▶ [What is needed]: Print every entry, word for word, and skip the images.

(Stored data entries)
═══

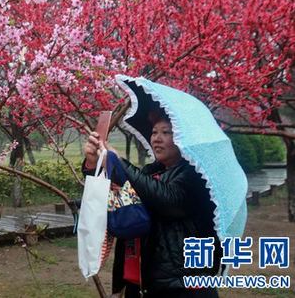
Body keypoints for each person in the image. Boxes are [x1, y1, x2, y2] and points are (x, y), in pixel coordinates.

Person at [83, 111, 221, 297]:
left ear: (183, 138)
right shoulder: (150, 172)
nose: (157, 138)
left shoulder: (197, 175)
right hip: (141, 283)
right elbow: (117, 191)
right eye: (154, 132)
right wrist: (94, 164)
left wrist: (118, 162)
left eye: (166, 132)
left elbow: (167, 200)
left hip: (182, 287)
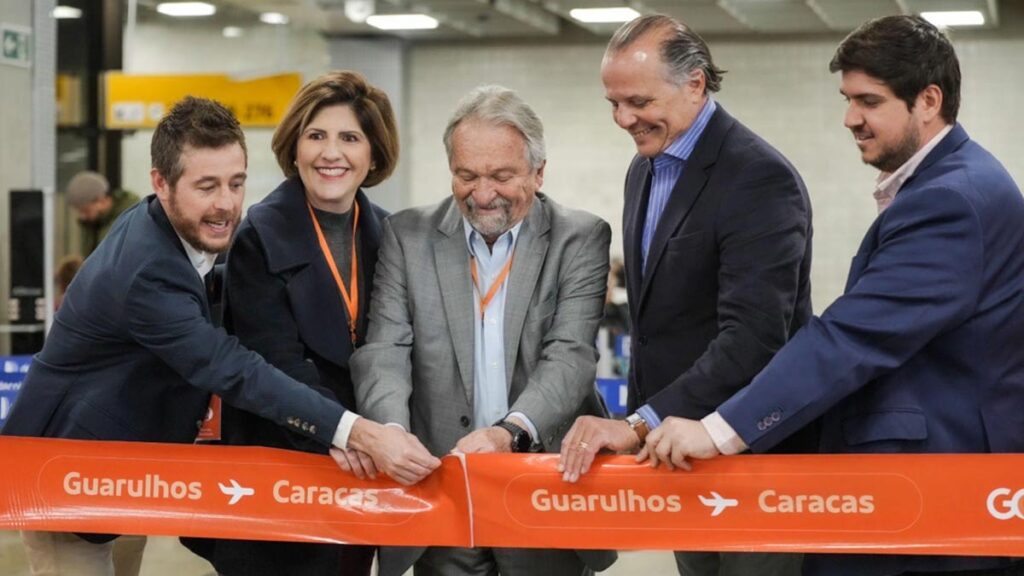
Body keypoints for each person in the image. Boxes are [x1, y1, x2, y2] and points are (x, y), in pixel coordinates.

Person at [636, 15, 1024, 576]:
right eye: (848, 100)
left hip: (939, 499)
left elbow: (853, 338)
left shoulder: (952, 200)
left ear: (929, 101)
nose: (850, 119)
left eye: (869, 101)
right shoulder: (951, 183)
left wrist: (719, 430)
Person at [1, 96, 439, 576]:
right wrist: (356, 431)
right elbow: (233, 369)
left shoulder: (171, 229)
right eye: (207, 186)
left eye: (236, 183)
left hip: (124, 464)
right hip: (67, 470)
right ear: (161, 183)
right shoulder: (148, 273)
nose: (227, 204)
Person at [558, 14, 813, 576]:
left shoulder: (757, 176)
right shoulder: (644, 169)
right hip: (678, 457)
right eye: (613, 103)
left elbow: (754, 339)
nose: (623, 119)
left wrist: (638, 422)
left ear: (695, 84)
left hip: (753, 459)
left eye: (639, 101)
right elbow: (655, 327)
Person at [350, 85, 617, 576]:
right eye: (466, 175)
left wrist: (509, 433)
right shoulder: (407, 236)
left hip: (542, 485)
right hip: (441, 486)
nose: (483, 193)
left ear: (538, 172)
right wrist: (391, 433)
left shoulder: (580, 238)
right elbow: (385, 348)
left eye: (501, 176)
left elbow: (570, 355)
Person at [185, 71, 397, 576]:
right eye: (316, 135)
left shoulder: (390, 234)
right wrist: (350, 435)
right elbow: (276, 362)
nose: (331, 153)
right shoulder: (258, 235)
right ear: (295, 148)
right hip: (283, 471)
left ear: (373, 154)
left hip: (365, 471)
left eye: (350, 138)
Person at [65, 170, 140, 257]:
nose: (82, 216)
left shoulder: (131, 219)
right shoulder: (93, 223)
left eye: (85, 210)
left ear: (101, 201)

═══

▶ [Completed exercise]:
Body keypoints for each person in the image. Boxes are [x1, y1, x2, y2] and points are (x, y), in pixel coordinates.

Person at [83, 111, 221, 297]:
left ear: (183, 138)
right shoulder: (150, 172)
nose: (157, 138)
left shoulder: (197, 175)
right hip: (141, 283)
right elbow: (117, 191)
right eye: (154, 132)
right wrist: (94, 164)
left wrist: (118, 162)
left eye: (166, 132)
left elbow: (167, 200)
left hip: (182, 287)
Body keypoints for each person in the image. Boxes are [x1, y1, x2, y2] and points are (x, y), in pixel coordinates.

Person at [636, 15, 1024, 576]:
right eye: (848, 100)
left hip: (939, 499)
left elbow: (853, 338)
left shoulder: (952, 200)
left ear: (929, 101)
nose: (850, 119)
left eye: (869, 101)
right shoulder: (951, 183)
left wrist: (719, 430)
Person at [1, 96, 439, 576]:
right wrist: (356, 431)
right elbow: (233, 369)
left shoulder: (171, 229)
right eye: (207, 186)
left eye: (236, 183)
left hip: (124, 464)
right hip: (67, 470)
right ear: (161, 183)
right shoulder: (148, 273)
nose: (227, 204)
Person at [558, 14, 813, 576]:
left shoulder: (757, 176)
right shoulder: (644, 169)
right hip: (678, 457)
right eye: (613, 103)
left elbow: (754, 339)
nose: (623, 119)
left wrist: (638, 422)
left ear: (695, 84)
left hip: (753, 459)
left eye: (639, 101)
right elbow: (655, 327)
Person at [350, 85, 617, 576]:
right eye: (466, 175)
left wrist: (509, 433)
right shoulder: (407, 236)
left hip: (542, 485)
right hip: (441, 486)
nose: (483, 193)
left ear: (538, 172)
right wrist: (391, 433)
left shoulder: (580, 238)
right elbow: (385, 348)
left eye: (501, 176)
left elbow: (570, 355)
Person at [185, 71, 397, 576]:
right eye: (316, 135)
left shoulder: (390, 234)
right wrist: (350, 435)
right elbow: (276, 362)
nose: (331, 153)
right shoulder: (258, 235)
right ear: (295, 148)
right hip: (283, 471)
left ear: (373, 154)
left hip: (365, 471)
left eye: (350, 138)
Person at [65, 170, 140, 257]:
nose: (82, 216)
left shoulder: (131, 219)
right shoulder: (93, 223)
left eye: (85, 210)
left ear: (101, 201)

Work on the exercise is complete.